![]() |
aliran sungai yang berundak |
Jalan tanah yang kami lewati berujung di sebuah rumah, dengan kandang sapi beserta dua penghuninya. Rumah sederhana khas pedesaan itu tertutup rapat, hanya sepasang sandal di depan pintu. Tak ada seorang pun yang menyahut ketika kami beberapa kali coba “kulonuwun” sampai ke belakang rumah. Setelah menunggu agak lama tak menjumpai seorang pun, kami lantas melanjutkan perjalanan ke arah hutan melalui jalan setapak meninggalkan motor di depan rumah itu. Tidak ada papan petunjuk arah Watu Gembel, kami hanya berjalan mengikuti jalan setapak di samping rumah. Tujuan kami memang hanya untuk jalan-jalan saja menjauhi keramaian.
Jalan setapak bersih dan relatif lebar, pertanda sering dilewati orang. Setelah
berjalan beberapa ratus meter, tampak jembatan kayu yang cukup rapi. Sepertinya
ini memang jalur trekking wisata karena jika ini hanya jalur warga, jembatan
biasanya hanya dibangun seadanya. Dan memang benar ini adalah jalan menuju Watu
Gembel, begitu menurut salah seorang warga yang berpapasan dengan kami.

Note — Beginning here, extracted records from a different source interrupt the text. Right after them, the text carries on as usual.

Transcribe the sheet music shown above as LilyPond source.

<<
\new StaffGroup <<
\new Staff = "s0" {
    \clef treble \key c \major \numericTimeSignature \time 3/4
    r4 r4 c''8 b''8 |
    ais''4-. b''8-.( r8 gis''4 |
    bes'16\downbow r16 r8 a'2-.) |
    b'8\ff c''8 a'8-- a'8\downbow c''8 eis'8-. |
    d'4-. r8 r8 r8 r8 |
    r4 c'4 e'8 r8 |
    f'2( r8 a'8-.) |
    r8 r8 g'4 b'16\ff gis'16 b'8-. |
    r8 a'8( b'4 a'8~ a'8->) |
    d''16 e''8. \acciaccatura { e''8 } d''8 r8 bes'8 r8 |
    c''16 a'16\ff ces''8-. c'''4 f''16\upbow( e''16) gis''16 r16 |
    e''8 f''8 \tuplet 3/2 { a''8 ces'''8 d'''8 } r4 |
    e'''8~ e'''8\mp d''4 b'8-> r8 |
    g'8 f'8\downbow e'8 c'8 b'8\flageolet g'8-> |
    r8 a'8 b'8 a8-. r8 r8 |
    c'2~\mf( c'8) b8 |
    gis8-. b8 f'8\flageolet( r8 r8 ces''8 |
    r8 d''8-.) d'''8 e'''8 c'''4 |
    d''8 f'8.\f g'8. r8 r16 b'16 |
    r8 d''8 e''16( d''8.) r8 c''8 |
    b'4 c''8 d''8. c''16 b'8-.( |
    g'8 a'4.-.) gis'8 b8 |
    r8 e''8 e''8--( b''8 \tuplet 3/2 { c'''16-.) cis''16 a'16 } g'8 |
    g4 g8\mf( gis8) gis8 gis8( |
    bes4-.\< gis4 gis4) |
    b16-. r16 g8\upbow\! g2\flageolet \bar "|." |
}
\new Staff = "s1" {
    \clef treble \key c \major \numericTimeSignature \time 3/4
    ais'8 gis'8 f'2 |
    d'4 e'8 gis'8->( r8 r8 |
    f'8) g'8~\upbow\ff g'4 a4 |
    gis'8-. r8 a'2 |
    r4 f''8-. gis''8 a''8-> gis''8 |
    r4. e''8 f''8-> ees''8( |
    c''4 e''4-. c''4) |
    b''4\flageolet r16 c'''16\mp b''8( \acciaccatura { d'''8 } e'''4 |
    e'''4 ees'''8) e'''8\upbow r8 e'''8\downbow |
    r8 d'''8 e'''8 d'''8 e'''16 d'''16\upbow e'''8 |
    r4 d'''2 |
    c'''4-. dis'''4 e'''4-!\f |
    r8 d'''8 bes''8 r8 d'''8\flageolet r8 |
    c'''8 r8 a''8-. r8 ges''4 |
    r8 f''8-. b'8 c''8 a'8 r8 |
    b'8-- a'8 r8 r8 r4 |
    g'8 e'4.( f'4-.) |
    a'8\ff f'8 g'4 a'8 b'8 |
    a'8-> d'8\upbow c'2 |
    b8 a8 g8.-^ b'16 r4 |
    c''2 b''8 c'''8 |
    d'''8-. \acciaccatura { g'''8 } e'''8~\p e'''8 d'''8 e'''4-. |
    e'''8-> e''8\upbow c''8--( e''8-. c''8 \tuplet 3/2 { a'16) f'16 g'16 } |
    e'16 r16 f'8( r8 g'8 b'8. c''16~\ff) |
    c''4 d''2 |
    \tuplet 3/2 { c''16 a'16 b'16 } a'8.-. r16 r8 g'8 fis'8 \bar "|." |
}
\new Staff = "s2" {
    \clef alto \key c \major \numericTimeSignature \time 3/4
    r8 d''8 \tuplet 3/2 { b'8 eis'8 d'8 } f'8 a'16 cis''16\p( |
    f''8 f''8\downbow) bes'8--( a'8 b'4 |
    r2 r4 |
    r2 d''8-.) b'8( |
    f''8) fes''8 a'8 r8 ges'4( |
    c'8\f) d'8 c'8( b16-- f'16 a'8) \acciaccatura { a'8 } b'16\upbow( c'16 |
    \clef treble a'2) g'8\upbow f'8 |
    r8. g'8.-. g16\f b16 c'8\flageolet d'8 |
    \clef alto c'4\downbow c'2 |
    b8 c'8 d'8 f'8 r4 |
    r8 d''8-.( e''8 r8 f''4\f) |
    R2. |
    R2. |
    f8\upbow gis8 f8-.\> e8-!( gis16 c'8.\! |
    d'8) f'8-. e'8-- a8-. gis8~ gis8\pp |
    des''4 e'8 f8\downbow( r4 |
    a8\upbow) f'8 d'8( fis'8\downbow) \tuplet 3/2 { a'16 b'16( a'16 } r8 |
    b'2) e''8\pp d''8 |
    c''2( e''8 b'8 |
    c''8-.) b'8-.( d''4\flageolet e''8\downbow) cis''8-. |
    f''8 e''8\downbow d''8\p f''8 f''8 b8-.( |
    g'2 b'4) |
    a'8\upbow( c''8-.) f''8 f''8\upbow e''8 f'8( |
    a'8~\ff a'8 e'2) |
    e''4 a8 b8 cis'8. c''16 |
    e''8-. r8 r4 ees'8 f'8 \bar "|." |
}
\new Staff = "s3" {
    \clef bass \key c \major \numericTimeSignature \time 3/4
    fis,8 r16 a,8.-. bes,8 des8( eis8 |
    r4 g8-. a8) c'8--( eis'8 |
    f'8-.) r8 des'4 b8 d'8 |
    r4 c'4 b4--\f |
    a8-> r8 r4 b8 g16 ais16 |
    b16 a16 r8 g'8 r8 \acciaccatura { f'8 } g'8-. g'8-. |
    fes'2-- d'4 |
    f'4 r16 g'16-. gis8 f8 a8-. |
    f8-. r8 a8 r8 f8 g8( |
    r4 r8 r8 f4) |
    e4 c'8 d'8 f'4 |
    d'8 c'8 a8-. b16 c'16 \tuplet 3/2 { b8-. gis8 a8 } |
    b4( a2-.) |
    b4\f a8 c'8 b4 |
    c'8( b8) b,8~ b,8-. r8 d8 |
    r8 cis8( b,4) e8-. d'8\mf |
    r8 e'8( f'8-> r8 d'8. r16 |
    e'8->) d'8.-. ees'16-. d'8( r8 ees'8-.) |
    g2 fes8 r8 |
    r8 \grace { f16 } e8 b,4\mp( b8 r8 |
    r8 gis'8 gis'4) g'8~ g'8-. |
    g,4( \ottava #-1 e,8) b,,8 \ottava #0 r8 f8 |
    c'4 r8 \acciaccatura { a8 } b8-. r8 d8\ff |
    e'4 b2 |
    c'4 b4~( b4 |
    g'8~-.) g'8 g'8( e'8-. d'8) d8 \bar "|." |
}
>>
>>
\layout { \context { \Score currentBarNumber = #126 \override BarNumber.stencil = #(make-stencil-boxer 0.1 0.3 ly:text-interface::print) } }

Kayu lantai jembatan sebagian tampak rapuh sehingga kami harus berjalan
di atas tulang lantai yang sepertinya lebih kokoh karena terbuat dari kayu agak
besar. Setelah itu, kembali kami mengikuti jalan setapak menurun ke arah
sungai. Di sini juga ada jembatan, tapi yang ini tampak lebih kokoh. Di seberang,
tampak semacam pondok tempat istirahat dengan dua set tempat sampah yang
tersandar. Bangunan itu sangat kotor, sepertinya sudah cukup lama tidak
digunakan. Di salah satu sudutnya terdapat kotak berisi sejumlah uang. Mungkin
uang tersebut berasal dari para pengunjung, namun belum juga diambil oleh
pengelola (kalau ada). Di bagian belakang pondok terdapat toilet yang juga
sudah lama tidak terpakai.
Gemuruh suara aliran air menjadi suara latar utama yang mengalun
sepanjang hari diselingi kicauan burung. Aliran sungai tersusun bertingkat
membentuk seperti tangga dengan beberapa air terjun kecil. Saat itu arus cukup
deras dengan air berwarna kecoklatan. Jika musim kemarau mungkin air sungai
lebih jernih. Pepohonan sekitar sungai cukup rimbun, jadi meski siang hari
terasa lumayan sejuk.
Saat menyusuri jalan setapak kami berpapasan dengan beberapa warga yang
memikul rumput kolonjono untuk pakan ternak. Sebenarnya saya ingin sedikit
mengajak ngobrol mereka, sekadar menanyakan tentang tempat wisata ini. Namun tak
enak rasanya menahan mereka untuk mengobrol sebentar dengan beban berat di
punggungnya. Alhasil saya pun hanya bertegur sapa seperlunya. Lalu sebagaimana
orang desa pada umumnya mereka menanyakan asal dan tujuan kami ke sini, sekadar
untuk basa-basi dan tanda peduli.
Jalan setapak menuntun kami ke jembatan berikutnya, menyeberang kembali
ke sisi lain sungai. Terdapat kolam renang kecil, kering, hanya ada dedaunan
berserakan. Tak jauh dari kolam renang, terdapat gazebo yang posisinya
menggantung di sisi tebing. Bagian depan menapak di tanah, mulai bagian tengah
menggantung di atas jurang setinggi sekitar 10 meter. Gazebo tersebut terbuat
dari kayu yang sepertinya cukup kokoh meski posisinya menggantung. Daun dan
buah pinus kering berserakan di lantai. Ada dua pohon besar di ujung gazebo
yang dibuat “menembus” lantai kayunya. Konsep bangunan ini sebenarnya bagus dan
tampak estetik. Namun sayangnya jarang dikunjungi dan terkesan kurang terawat.
![]() |
gazebo |
Jalan setapak masih berlanjut menuju ke arah hutan, namun sudah tertutup
semak. Di ujung jalan setapak terdapat semacam menara pantau dengan tangga kayu
seadanya. Tampaknya cukup kokoh, namun sepertinya kurang menarik karena jarang
dikunjungi. Hal itu terlihat dari semak-semak yang menutup jalan setapak. Para pengunjung
mungkin biasanya hanya sampai di gazebo gantung saja.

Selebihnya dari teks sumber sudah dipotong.